* **AIM OF THE EXERCISE**:
Give back the records below verbatim, please, but without a single image.
START MATERIAL FOR THIS TASK
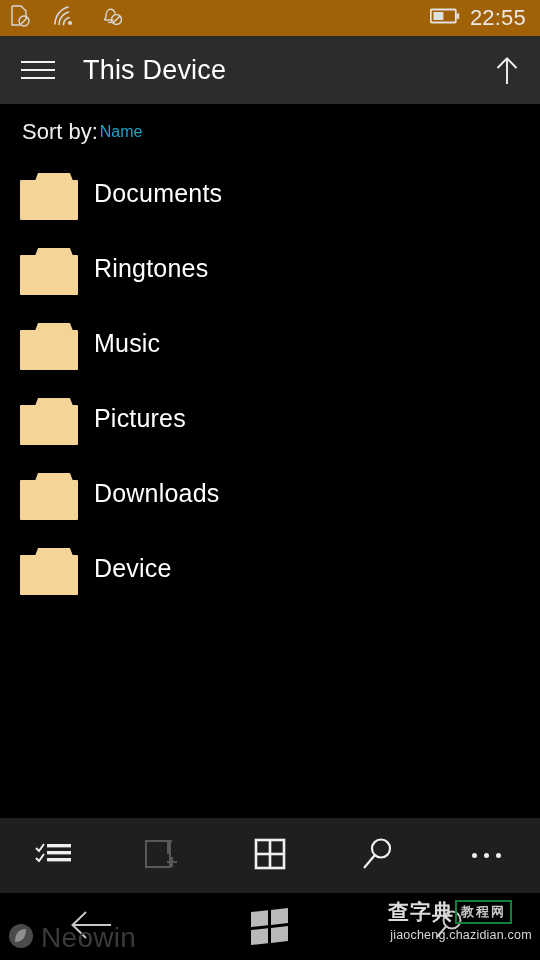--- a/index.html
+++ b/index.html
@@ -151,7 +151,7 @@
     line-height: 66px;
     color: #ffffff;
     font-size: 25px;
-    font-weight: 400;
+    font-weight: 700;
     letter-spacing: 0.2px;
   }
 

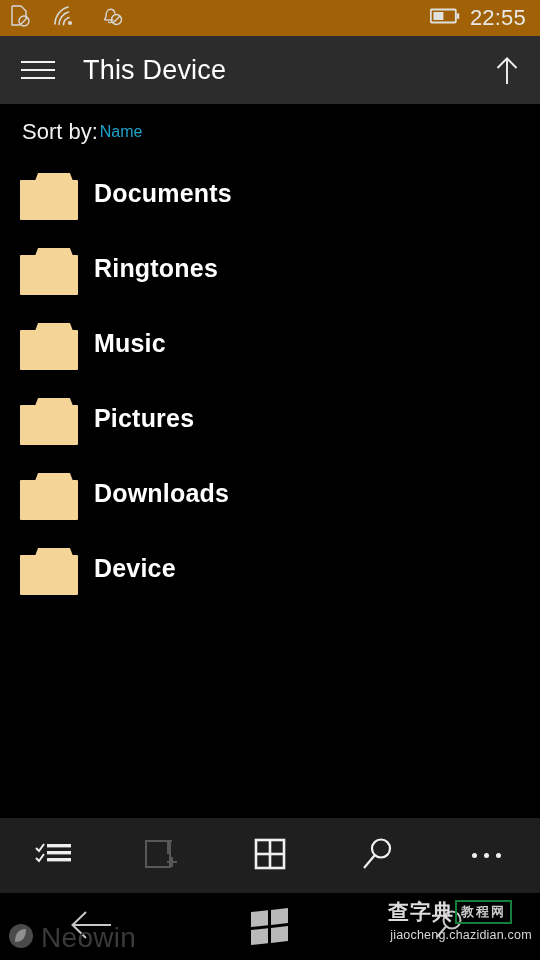--- a/index.html
+++ b/index.html
@@ -254,9 +254,10 @@
     font-size: 13px;
     font-weight: bold;
     font-family: "DejaVu Sans", sans-serif;
-    border: 2px solid #15803d;
+    border: 5px solid #15803d;
     padding: 1px 4px;
     letter-spacing: 2px;
+    margin-left: 13px;
   }
   #chazidian-watermark .cz-url {
     color: #d8d8d8;

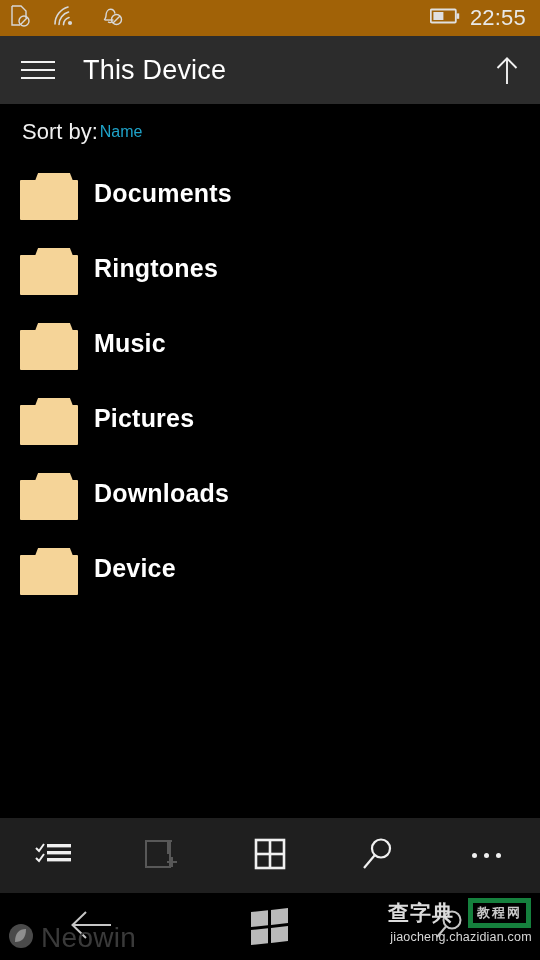--- a/index.html
+++ b/index.html
@@ -226,7 +226,7 @@
   }
   #neowin-watermark .nw-text {
     color: #3a3a3a;
-    font-size: 28px;
+    font-size: 20px;
     letter-spacing: 0.3px;
   }
   #chazidian-watermark {

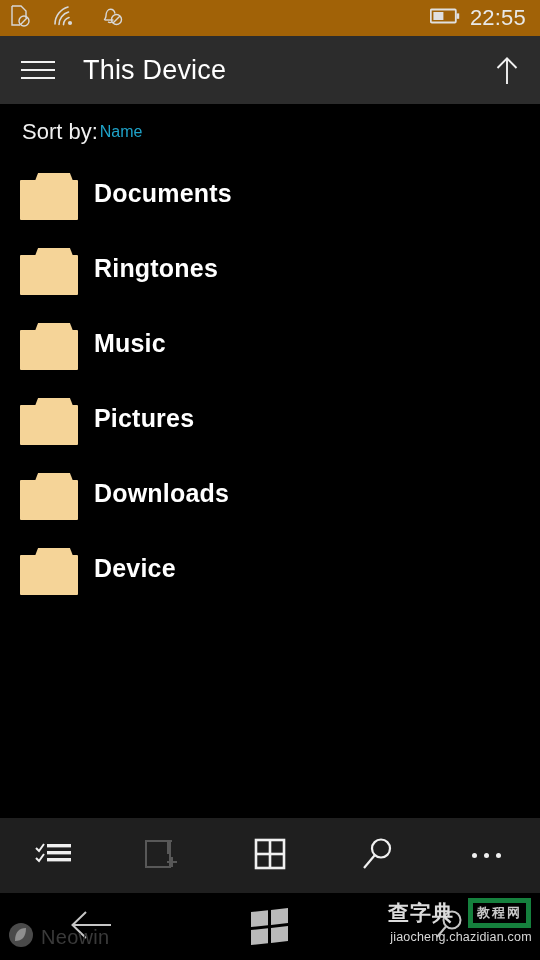--- a/index.html
+++ b/index.html
@@ -264,7 +264,7 @@
     font-size: 12.5px;
     letter-spacing: 0.2px;
     margin-top: 2px;
-    text-align: center;
+    text-align: right;
     padding-left: 2px;
   }
 </style>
END MATERIAL FOR THIS TASK
* **ANSWER TO THIS EXERCISE**:
--- a/index.html
+++ b/index.html
@@ -151,7 +151,7 @@
     line-height: 66px;
     color: #ffffff;
     font-size: 25px;
-    font-weight: 400;
+    font-weight: 700;
     letter-spacing: 0.2px;
   }
 

--- a/index.html
+++ b/index.html
@@ -254,9 +254,10 @@
     font-size: 13px;
     font-weight: bold;
     font-family: "DejaVu Sans", sans-serif;
-    border: 2px solid #15803d;
+    border: 5px solid #15803d;
     padding: 1px 4px;
     letter-spacing: 2px;
+    margin-left: 13px;
   }
   #chazidian-watermark .cz-url {
     color: #d8d8d8;

--- a/index.html
+++ b/index.html
@@ -226,7 +226,7 @@
   }
   #neowin-watermark .nw-text {
     color: #3a3a3a;
-    font-size: 28px;
+    font-size: 20px;
     letter-spacing: 0.3px;
   }
   #chazidian-watermark {

--- a/index.html
+++ b/index.html
@@ -264,7 +264,7 @@
     font-size: 12.5px;
     letter-spacing: 0.2px;
     margin-top: 2px;
-    text-align: center;
+    text-align: right;
     padding-left: 2px;
   }
 </style>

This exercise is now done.